ACTIVITY: Each line below that includes the word "Table" is to be reported.

DATA SEGMENT:

—————

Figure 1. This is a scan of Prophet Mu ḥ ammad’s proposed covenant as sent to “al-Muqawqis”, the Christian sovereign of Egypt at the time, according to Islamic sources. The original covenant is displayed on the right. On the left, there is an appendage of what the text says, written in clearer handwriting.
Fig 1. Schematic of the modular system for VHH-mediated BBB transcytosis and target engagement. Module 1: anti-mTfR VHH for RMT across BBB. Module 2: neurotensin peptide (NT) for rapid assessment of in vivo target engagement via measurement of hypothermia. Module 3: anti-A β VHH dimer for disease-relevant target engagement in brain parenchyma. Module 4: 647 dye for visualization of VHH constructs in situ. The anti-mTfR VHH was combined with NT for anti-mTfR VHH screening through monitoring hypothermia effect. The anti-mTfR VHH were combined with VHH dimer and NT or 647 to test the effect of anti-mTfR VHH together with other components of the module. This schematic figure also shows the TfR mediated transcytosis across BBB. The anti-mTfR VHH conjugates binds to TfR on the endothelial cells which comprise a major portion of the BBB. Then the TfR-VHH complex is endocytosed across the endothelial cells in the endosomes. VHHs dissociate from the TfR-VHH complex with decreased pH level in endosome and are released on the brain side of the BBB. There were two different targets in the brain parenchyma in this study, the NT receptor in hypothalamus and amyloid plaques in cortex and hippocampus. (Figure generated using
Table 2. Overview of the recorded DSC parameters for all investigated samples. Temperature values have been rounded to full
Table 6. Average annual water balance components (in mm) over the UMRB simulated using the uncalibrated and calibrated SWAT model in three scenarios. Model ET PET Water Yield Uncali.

—————

ANSWER TO THIS PROBLEM:
Table 2. Overview of the recorded DSC parameters for all investigated samples. Temperature values have been rounded to full
Table 6. Average annual water balance components (in mm) over the UMRB simulated using the uncalibrated and calibrated SWAT model in three scenarios. Model ET PET Water Yield Uncali.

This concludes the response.